08 September 2017 12:04:48 IST

How much public relations does a brand need?

Companies need to be smart about their positioning in the way they handle media relations

As I write this piece, a public relations adage that comes to mind is “Any news coverage is good”.

In this column, I am going to focus some of my observations on what recently transpired at Infosys and the hit its image took as a result of ineffective media management. Before that, I must state upfront that I have benefited both personally and professionally from the company. I was fortunate to own a few hundred shares in the company and to have spent time with the founders, for whom I have great regard; they have featured in my books and classes as role models in not only managing media but also in transparency and ethics.

But now, uncomfortable questions on corporate governance and ethics are raising their heads, causing some of the people in question to look elsewhere as the media focusses its attention primarily on the company, its founders and its erstwhile CEO.

Media relations

In this background, let us look at the possible learnings for other companies, especially those seriously looking at public relations as a means to communicate with the external world.

Let’s be very clear about one thing: public relations works. And the principal reason is that it generally has a greater source of credibility than paid advertising. Infosys, in the early years, used this ploy to great effect, as it had a better strategy than its competitors and was actually able to change its positioning over the years through astute media relations.

This is normally done by the traditional companies that adopt more expensive, but largely controllable, routes of advertising. Infosys has been following the media route over the years, even if it has come to grief with the most recent fiasco.

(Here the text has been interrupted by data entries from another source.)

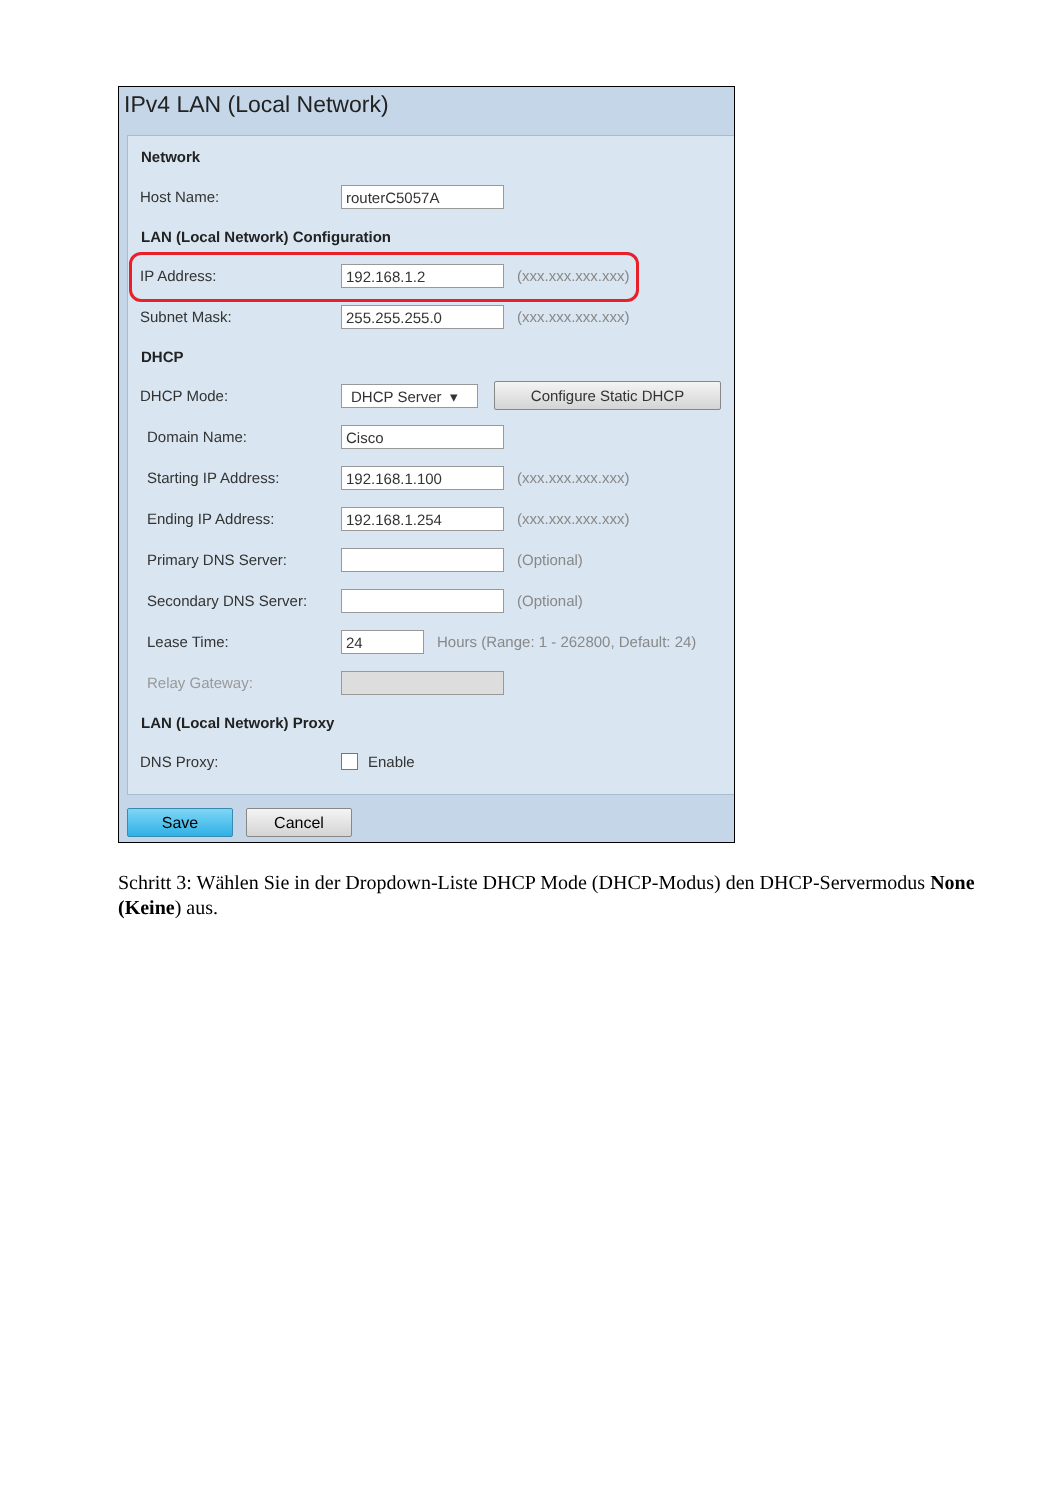IPv4 LAN (Local Network)
Network
Host Name: routerC5057A
LAN (Local Network) Configuration
IP Address: 192.168.1.2 (xxx.xxx.xxx.xxx)
Subnet Mask: 255.255.255.0 (xxx.xxx.xxx.xxx)
DHCP
DHCP Mode: DHCP Server ▾ Configure Static DHCP
Domain Name: Cisco
Starting IP Address: 192.168.1.100 (xxx.xxx.xxx.xxx)
Ending IP Address: 192.168.1.254 (xxx.xxx.xxx.xxx)
Primary DNS Server: (Optional)
Secondary DNS Server: (Optional)
Lease Time: 24 Hours (Range: 1 - 262800, Default: 24)
Relay Gateway:
LAN (Local Network) Proxy
DNS Proxy: Enable
Save Cancel
Schritt 3: Wählen Sie in der Dropdown-Liste DHCP Mode (DHCP-Modus) den DHCP-Servermodus None (Keine) aus.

So let’s look at what other companies can do if they’re looking at media relations seriously.

Does being an eager beaver help?

There are enough people ready to offer their opinions and advice on a variety of topics, some of which may even be outside their areas of competence. While this is a great strategy for start-ups and even standalone consultants, this is something you will need to revisit as you grow in size. Be selective in offering your point of view. And, when dealing with the media, keep in mind that you are perfectly within your right to walk away from story opportunities that you are not comfortable with.

What are your own value systems?

I have a great friend in the corporate world who runs one of the most successful marketing companies in India and has a clear guideline on the sort of media that he wants to be part of — “I will agree to any story on the company, but no personal profiling. I don’t want to talk about my holidays, my hobbies, my clothes or my interests”.

That clearly means no low-hanging fruit for the PR company, and it also establishes the company culture, as far as the media is concerned.

What’s the company’s life cycle?

Clearly, start-ups and nascent companies are hungry for coverage, any coverage, and we don’t blame them for that. For who knows where the next round of funding will come from? But as companies grow in visibility and stature, they need to do some serious introspection as to whether the company or its executives are too ‘in your face’ in the media.

The same applies to social media as well. I have stopped following CEOs who tweet several times a day. Clearly, the activity is outsourced and lacks the personal touch. So review your entire offline and online strategies periodically.

CSR should not be personal profiling

Today, many companies support causes, some of which may seem frivolous rather than a serious purpose. It may be quite tempting to say cheese in front of those popping flash bulbs, but do you really need to be there or can someone else step in for a change? It’s not an easy call, but think about it.

Can less be more?

So what are we saying at the end of all this? That there is no catch-all media strategy that companies can follow irrespective of their size and current standing. The old objective of column centimetres has to give way to quality of coverage. Companies need to look beyond traditional media to influencers and opinion-makers in the online space.

There is a crisis lurking around every corner, and the smarter companies are prepared for most eventualities.

Are you ready with your media strategy?